AUTHOR=Ntalianis Evangelos , Cauwenberghs Nicholas , Sabovčik František , Santana Everton , Haddad Francois , Claus Piet , Kuznetsova Tatiana TITLE=Feature-based clustering of the left ventricular strain curve for cardiovascular risk stratification in the general population JOURNAL=Frontiers in Cardiovascular Medicine VOLUME=10 YEAR=2023 URL=https://www.frontiersin.org/journals/cardiovascular-medicine/articles/10.3389/fcvm.2023.1263301 DOI=10.3389/fcvm.2023.1263301 ISSN=2297-055X ABSTRACT=Objective

Identifying individuals with subclinical cardiovascular (CV) disease could improve monitoring and risk stratification. While peak left ventricular (LV) systolic strain has emerged as a strong prognostic factor, few studies have analyzed the whole temporal profiles of the deformation curves during the complete cardiac cycle. Therefore, in this longitudinal study, we applied an unsupervised machine learning approach based on time-series-derived features from the LV strain curve to identify distinct strain phenogroups that might be related to the risk of adverse cardiovascular events in the general population.

Method

We prospectively studied 1,185 community-dwelling individuals (mean age, 53.2 years; 51.3% women), in whom we acquired clinical and echocardiographic data including LV strain traces at baseline and collected adverse events on average 9.1 years later.

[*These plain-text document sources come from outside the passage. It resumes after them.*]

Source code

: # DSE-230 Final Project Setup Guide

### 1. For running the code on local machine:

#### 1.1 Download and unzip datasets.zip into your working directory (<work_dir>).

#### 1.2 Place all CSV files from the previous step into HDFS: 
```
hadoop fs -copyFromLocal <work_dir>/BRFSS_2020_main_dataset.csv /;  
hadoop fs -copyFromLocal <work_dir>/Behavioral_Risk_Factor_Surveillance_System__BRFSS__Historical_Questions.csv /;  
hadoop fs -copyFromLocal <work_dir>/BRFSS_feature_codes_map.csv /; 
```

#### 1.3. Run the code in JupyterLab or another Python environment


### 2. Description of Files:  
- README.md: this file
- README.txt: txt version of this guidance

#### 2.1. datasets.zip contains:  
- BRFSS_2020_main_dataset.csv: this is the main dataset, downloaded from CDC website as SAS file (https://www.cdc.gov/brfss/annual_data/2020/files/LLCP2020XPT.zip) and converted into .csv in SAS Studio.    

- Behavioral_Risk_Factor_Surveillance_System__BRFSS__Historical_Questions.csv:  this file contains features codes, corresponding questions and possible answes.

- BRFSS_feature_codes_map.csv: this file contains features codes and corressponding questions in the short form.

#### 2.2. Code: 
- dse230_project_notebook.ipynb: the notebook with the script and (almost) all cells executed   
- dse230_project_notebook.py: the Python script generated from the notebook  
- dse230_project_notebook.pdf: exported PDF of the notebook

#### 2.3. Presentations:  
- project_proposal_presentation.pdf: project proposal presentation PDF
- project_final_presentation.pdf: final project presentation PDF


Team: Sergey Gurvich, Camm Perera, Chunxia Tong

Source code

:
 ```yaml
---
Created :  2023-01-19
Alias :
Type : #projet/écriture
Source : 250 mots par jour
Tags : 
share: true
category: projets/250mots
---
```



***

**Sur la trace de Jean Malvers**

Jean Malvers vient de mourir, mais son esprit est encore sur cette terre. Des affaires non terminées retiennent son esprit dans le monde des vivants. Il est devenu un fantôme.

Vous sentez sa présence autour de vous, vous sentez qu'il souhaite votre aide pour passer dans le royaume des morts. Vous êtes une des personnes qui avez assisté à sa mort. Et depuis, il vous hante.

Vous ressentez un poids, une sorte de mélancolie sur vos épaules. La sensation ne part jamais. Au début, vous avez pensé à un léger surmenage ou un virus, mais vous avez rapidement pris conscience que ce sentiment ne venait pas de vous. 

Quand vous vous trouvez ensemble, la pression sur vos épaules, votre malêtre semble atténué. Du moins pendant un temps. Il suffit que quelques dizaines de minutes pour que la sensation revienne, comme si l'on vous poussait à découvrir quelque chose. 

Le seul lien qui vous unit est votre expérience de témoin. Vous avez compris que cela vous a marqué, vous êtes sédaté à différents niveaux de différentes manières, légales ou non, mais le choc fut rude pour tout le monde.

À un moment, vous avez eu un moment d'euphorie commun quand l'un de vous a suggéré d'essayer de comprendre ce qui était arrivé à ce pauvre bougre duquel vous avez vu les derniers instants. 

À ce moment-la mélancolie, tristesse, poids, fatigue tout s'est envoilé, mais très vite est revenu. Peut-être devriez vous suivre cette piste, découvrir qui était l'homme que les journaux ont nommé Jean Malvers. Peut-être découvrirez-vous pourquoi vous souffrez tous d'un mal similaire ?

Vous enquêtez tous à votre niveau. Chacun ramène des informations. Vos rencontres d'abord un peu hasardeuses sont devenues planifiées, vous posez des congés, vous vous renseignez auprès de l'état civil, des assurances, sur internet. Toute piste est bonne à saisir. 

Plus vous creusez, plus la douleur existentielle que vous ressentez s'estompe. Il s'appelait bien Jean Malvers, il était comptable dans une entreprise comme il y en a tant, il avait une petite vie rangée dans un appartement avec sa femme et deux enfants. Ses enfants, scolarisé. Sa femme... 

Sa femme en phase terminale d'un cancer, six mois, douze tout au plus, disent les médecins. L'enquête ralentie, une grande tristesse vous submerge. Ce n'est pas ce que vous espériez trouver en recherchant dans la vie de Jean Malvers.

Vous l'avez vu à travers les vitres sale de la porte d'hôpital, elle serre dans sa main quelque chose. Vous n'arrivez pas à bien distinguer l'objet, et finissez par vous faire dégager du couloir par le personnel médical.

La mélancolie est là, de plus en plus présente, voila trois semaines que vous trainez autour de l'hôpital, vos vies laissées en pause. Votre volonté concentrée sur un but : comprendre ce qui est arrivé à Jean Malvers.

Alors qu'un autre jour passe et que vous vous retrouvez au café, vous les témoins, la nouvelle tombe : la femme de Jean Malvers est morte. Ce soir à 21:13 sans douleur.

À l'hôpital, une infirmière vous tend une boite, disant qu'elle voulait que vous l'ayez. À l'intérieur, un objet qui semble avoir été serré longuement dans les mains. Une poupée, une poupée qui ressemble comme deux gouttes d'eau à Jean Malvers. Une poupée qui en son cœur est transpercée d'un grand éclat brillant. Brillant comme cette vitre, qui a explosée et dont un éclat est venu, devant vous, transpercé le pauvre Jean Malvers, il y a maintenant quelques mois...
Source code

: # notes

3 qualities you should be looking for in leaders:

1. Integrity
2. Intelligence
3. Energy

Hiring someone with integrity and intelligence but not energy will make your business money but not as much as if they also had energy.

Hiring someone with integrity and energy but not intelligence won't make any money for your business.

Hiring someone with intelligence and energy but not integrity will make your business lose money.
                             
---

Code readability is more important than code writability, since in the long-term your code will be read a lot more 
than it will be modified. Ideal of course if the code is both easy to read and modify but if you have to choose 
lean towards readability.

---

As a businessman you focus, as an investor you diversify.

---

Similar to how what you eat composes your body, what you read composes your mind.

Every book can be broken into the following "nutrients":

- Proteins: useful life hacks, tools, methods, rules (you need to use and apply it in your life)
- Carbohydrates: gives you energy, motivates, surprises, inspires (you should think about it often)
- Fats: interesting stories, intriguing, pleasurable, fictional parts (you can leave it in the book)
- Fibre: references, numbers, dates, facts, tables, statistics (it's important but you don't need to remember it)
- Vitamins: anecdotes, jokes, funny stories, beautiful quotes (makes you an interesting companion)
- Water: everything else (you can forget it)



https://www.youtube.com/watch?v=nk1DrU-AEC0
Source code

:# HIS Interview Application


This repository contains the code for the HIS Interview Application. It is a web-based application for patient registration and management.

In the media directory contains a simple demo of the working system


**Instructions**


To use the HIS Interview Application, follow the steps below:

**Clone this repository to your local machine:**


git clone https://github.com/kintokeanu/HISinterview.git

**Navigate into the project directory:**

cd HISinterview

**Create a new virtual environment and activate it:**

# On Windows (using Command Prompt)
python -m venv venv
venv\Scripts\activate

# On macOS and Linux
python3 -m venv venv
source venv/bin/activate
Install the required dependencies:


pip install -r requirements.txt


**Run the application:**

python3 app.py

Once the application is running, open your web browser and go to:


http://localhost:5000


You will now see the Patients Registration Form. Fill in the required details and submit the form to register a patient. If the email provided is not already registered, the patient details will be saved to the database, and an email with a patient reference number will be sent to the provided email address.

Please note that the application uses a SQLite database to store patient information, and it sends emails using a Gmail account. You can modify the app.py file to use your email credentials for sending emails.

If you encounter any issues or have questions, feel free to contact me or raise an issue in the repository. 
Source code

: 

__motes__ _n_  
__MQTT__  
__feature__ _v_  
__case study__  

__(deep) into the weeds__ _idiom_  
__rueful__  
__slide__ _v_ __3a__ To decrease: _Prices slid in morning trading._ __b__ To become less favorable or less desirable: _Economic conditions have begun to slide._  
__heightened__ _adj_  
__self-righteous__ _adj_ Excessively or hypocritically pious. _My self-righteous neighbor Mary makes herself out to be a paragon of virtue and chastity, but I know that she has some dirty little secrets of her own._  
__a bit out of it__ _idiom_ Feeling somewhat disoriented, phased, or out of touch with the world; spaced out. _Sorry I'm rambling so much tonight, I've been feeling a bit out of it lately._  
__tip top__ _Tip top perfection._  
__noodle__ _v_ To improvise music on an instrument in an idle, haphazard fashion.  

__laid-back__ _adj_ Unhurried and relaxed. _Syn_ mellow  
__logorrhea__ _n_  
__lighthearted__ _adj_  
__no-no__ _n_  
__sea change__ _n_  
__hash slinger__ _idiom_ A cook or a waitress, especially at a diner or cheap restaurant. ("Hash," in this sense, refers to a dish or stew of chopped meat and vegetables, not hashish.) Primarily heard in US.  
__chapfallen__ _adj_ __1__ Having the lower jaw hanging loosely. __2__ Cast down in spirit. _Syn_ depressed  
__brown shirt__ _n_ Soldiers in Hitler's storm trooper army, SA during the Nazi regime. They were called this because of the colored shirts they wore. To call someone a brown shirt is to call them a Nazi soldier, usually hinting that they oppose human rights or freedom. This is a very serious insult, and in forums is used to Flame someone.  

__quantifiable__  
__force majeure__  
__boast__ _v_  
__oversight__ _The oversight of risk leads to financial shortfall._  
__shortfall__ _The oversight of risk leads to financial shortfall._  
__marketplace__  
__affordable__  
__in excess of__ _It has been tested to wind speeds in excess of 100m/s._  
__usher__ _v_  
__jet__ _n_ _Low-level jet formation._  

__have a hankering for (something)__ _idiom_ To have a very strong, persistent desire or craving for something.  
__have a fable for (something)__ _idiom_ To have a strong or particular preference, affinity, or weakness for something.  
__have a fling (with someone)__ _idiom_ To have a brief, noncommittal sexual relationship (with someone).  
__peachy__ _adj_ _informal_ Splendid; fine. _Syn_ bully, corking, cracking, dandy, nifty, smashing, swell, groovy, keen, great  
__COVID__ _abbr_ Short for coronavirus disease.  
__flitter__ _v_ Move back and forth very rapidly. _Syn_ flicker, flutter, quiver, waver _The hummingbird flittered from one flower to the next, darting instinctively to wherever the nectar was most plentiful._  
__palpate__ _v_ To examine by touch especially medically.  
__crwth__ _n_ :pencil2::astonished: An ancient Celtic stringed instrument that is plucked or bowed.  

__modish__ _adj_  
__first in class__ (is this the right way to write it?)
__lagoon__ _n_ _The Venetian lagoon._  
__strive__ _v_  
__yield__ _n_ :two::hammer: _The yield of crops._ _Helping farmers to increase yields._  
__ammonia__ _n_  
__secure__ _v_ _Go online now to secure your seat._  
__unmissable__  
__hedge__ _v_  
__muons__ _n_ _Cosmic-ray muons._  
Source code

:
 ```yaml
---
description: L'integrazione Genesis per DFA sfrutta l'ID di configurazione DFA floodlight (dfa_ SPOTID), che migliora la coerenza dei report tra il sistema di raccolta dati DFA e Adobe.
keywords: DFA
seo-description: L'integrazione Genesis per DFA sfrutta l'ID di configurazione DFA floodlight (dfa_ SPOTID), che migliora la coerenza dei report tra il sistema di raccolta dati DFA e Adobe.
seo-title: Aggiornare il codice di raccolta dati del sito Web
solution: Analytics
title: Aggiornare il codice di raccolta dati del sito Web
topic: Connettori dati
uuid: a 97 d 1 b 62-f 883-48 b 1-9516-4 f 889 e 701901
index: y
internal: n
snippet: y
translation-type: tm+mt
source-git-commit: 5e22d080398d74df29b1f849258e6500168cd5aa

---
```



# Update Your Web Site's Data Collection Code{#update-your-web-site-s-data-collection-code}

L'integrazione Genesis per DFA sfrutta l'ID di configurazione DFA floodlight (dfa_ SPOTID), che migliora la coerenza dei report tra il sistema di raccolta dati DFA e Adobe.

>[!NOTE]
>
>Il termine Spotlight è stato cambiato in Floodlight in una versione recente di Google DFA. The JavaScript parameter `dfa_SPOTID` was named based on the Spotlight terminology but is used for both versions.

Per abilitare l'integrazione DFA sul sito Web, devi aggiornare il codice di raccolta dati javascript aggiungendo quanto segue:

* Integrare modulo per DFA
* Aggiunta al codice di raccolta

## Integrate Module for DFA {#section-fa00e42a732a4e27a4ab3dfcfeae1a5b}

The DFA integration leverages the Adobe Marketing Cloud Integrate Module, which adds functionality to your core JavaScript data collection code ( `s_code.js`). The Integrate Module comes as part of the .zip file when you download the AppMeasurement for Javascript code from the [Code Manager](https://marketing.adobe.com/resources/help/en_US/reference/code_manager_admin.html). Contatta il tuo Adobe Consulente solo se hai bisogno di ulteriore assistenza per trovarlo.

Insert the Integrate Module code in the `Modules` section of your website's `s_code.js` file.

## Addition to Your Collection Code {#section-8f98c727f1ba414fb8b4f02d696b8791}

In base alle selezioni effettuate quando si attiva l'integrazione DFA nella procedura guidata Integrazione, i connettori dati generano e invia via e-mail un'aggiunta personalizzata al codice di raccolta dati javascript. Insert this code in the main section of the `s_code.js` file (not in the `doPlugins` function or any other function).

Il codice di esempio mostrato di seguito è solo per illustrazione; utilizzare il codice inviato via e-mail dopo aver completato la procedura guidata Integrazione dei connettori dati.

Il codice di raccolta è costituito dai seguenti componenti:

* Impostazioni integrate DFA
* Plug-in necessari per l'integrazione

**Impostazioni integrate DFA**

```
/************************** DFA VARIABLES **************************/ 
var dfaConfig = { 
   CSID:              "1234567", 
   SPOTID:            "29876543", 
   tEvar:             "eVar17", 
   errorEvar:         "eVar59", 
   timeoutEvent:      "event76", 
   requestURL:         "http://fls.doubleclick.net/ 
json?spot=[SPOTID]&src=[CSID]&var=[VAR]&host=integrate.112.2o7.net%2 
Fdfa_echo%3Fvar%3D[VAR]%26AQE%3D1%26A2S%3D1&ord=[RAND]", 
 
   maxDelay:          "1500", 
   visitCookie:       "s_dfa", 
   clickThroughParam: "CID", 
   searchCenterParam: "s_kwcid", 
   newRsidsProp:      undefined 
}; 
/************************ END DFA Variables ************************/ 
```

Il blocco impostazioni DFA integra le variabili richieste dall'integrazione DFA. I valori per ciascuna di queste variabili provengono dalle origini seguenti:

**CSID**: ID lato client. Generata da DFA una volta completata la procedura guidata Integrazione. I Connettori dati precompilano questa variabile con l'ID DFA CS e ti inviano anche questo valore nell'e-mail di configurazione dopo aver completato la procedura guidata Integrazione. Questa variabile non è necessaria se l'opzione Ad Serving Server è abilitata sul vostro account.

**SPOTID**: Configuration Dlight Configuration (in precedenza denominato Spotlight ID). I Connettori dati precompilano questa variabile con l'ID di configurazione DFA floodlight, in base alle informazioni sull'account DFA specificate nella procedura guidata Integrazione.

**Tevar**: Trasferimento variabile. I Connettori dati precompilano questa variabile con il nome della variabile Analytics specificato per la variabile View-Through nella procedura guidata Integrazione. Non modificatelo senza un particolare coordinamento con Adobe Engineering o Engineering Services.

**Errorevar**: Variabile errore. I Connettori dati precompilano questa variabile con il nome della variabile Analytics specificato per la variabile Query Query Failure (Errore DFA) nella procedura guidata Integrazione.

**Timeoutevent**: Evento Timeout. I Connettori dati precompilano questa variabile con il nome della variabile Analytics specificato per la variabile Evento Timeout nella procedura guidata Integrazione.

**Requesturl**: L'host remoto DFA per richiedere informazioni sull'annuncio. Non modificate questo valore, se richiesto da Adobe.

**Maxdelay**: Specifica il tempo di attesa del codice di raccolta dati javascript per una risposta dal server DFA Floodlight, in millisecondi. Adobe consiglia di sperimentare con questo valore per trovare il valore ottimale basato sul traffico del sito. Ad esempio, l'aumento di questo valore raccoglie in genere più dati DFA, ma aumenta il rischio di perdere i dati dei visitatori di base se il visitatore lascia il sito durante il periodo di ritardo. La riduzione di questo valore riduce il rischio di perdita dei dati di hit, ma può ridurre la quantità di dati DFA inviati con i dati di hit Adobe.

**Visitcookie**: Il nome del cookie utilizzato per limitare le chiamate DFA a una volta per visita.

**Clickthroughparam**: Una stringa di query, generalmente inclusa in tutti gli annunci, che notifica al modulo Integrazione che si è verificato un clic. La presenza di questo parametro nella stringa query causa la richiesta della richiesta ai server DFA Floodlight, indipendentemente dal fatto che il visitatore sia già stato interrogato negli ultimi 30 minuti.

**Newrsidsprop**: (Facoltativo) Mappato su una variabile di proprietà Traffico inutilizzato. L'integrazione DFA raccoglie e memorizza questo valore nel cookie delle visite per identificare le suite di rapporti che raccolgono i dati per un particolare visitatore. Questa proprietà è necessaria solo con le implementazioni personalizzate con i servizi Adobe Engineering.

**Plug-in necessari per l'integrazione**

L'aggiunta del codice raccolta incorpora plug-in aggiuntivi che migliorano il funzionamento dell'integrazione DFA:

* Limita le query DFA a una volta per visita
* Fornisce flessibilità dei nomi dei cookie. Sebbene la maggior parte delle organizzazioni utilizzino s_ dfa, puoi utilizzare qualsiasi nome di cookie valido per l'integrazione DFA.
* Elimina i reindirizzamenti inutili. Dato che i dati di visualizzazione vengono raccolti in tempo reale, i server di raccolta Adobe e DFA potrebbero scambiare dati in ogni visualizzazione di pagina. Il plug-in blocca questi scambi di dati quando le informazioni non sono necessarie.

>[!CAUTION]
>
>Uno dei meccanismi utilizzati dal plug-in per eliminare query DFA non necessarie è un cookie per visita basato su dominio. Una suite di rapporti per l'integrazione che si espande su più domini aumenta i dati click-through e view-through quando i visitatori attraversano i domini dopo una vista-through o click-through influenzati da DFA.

A Gaussian Mixture Model (GMM) was applied to features derived from LV strain curves, including the slopes during systole, early and late diastole, peak strain, and the duration and height of diastasis. We evaluated the performance of the model using the clinical characteristics of the participants and the incidence of adverse events in the training dataset. To ascertain the validity of the trained model, we used an additional community-based cohort (n = 545) as external validation cohort.

Results

The most appropriate number of clusters to separate the LV strain curves was four. In clusters 1 and 2, we observed differences in age and heart rate distributions, but they had similarly low prevalence of CV risk factors. Cluster 4 had the worst combination of CV risk factors, and a higher prevalence of LV hypertrophy and diastolic dysfunction than in other clusters. In cluster 3, the reported values were in between those of strain clusters 2 and 4. Adjusting for traditional covariables, we observed that clusters 3 and 4 had a significantly higher risk for CV (28% and 20%, P ≤ 0.038) and cardiac (57% and 43%, P ≤ 0.024) adverse events. Using SHAP values we observed that the features that incorporate temporal information, such as the slope during systole and early diastole, had a higher impact on the model's decision than peak LV systolic strain.

Conclusion

Employing a GMM on features derived from the raw LV strain curves, we extracted clinically significant phenogroups which could provide additive prognostic information over the peak LV strain.